Intanto, la scena politica sembra ampiamente appoggiare questa ipotesi di una Germania che allarga il proprio campo di azione. La partita giocata da Angela Merkel nella formazione del governo della Unione europea è stata innovativa, e forse non va considerato un caso il peso che la Difesa ha avuto in questo disegno: Ursula von der Leyen, oggi presidente della Commissione Ue, è stata a lungo ministro della Difesa, e il Ministero della Difesa è la scelta della Germania per la delfina della Merkel, Annegret Kramp-Karrenbauer. Che il primo atto della presidente von der Leyen sia stato quello di non incontrare Salvini e di allontanare i voti leghisti è un altro segno di una lotta che si sposta dal controllo delle spese delle nazioni alla sfida diretta. Così come inequivocabili sono state le parole della cancelliera, nei primi giorni del nuovo governo europeo, sul tema oggi più sensibile – il nazismo e il pericolo di una destra che ritorna in Europa. Nel discorso di commemorazione del fallito attentato ad Adolf Hitler, Merkel ha collegato l’evento al presente della Germania: “Questo giorno ci ricorda non solo chi agì nel 20 luglio del 1944, ma tutti coloro che si sono opposti al regime nazista”. “Oggi siamo ugualmente obbligati a opporci a tutte le tendenze che cercano di distruggere la democrazia. Compreso l’estremismo di destra”.
È questo l’inizio di un nuovo ruolo della Germania in Europa, una leadership che si schiera contro i sovranisti, che non si nasconde più (anche perché non c’è più spazio per farlo) dietro la funzione tecnica del guardiano di Maastricht? Un ruolo più schierato ideologicamente, compensato magari da una versione più soffice nelle trattative con i vari paesi? In questo senso, l’asse coltivato in Italia con il presidente del Consiglio Giuseppe Conte sulla trattativa per la procedura di infrazione, andata a buon fine, fa pensare non solo ad una alleanza anti-Salvini, ma anche a un’anticipazione di politiche di alleanze che spaccano i fronti dentro ogni territorio nazionale.

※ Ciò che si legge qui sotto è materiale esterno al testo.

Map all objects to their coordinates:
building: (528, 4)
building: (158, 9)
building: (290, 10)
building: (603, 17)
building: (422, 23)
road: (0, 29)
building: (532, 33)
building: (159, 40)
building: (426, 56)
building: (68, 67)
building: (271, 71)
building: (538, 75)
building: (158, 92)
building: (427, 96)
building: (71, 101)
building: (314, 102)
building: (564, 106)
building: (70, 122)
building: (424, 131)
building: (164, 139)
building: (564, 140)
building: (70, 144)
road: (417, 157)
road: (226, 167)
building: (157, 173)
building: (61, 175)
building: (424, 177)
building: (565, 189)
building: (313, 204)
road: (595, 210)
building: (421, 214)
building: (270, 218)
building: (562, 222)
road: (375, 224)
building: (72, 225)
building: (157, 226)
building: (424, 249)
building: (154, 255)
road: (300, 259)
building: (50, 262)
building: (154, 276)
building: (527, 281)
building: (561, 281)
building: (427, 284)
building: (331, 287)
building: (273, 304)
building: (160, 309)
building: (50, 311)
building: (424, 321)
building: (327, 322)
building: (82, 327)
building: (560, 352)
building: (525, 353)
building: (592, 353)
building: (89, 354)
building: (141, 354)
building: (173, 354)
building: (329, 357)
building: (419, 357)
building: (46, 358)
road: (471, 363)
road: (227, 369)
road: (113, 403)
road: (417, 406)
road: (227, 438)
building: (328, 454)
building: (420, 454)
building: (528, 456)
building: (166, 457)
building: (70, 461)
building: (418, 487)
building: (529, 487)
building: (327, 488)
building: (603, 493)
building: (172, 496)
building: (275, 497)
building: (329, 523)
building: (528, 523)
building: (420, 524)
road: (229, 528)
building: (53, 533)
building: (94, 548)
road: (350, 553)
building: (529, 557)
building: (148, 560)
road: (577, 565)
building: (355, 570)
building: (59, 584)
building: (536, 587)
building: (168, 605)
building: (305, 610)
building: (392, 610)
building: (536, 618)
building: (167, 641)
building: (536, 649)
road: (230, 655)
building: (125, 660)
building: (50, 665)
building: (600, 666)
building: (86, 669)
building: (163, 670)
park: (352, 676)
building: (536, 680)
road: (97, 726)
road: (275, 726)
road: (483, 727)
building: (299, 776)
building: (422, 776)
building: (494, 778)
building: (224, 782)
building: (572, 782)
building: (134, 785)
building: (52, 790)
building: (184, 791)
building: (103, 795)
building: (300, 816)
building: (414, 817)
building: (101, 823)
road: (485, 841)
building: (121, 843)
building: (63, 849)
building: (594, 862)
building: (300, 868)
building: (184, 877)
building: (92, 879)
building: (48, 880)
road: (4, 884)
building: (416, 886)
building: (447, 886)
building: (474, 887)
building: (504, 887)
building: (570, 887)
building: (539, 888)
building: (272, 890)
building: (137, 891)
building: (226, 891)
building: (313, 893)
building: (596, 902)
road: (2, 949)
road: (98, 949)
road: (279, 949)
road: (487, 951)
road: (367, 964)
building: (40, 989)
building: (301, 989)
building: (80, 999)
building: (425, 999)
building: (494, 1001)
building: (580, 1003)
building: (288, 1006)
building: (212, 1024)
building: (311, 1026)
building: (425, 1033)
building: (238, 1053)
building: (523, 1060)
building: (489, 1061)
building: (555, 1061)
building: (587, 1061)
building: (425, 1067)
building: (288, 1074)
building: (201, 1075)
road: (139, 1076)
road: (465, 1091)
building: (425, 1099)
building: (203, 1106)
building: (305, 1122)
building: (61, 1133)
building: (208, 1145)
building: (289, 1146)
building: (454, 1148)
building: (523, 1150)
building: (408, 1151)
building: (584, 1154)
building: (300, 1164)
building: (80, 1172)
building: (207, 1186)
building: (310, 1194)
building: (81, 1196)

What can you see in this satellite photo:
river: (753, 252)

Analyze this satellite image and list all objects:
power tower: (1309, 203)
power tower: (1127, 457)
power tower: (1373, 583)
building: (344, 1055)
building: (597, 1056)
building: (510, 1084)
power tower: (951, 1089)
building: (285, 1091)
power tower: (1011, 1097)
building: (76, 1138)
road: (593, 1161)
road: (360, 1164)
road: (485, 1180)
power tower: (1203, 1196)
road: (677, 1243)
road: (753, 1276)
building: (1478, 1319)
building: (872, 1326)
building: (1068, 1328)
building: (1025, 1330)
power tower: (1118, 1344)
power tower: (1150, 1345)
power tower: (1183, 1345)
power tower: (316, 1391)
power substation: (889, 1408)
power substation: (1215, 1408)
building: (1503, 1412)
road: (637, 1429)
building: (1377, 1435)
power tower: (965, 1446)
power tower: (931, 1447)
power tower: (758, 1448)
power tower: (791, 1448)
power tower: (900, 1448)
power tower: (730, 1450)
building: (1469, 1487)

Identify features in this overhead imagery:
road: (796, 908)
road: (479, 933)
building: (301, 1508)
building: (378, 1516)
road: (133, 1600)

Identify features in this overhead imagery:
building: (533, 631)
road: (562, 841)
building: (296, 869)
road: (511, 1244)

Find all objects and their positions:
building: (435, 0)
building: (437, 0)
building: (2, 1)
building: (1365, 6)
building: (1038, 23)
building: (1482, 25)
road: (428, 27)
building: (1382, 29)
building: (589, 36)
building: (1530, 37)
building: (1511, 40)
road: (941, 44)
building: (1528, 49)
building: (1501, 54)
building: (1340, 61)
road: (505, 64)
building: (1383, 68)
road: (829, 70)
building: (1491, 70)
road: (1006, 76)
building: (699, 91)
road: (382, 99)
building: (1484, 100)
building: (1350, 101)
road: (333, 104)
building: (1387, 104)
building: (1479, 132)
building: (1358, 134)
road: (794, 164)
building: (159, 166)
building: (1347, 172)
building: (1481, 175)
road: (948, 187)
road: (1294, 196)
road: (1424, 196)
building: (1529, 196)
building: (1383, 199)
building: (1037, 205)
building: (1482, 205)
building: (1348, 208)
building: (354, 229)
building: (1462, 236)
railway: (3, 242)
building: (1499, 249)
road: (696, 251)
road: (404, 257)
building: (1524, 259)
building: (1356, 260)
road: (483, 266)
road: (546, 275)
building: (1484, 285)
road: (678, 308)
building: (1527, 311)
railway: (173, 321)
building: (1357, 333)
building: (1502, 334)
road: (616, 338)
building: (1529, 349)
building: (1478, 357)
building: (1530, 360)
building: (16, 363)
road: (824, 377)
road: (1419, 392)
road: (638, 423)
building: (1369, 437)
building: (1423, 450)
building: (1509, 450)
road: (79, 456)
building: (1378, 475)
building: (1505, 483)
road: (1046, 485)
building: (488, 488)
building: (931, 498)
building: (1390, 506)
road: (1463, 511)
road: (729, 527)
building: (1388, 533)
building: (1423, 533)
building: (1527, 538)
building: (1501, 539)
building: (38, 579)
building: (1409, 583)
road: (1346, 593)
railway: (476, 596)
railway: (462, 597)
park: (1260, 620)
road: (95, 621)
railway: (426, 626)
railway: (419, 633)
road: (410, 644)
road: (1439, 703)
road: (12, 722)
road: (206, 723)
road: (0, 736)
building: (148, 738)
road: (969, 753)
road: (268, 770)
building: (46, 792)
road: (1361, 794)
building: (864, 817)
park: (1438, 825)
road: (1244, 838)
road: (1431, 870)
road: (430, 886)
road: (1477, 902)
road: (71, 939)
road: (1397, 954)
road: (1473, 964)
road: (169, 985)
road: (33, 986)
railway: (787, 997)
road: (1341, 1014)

Qualunque sarà il futuro, questa Germania non più molto “riluttante” è un segnale che l’Europa non ha intenzione di smobilitare, e che con i sovranisti si prepara a uno scontro. “Europe is kicking back”, dice John Hamre.
L’Europa reagisce. E il calcio, viene da aggiungere, potrebbe far partire una seconda tranche di guerra fredda. Anzi freddissima, se dobbiamo giudicare questi primi colpi iniziali.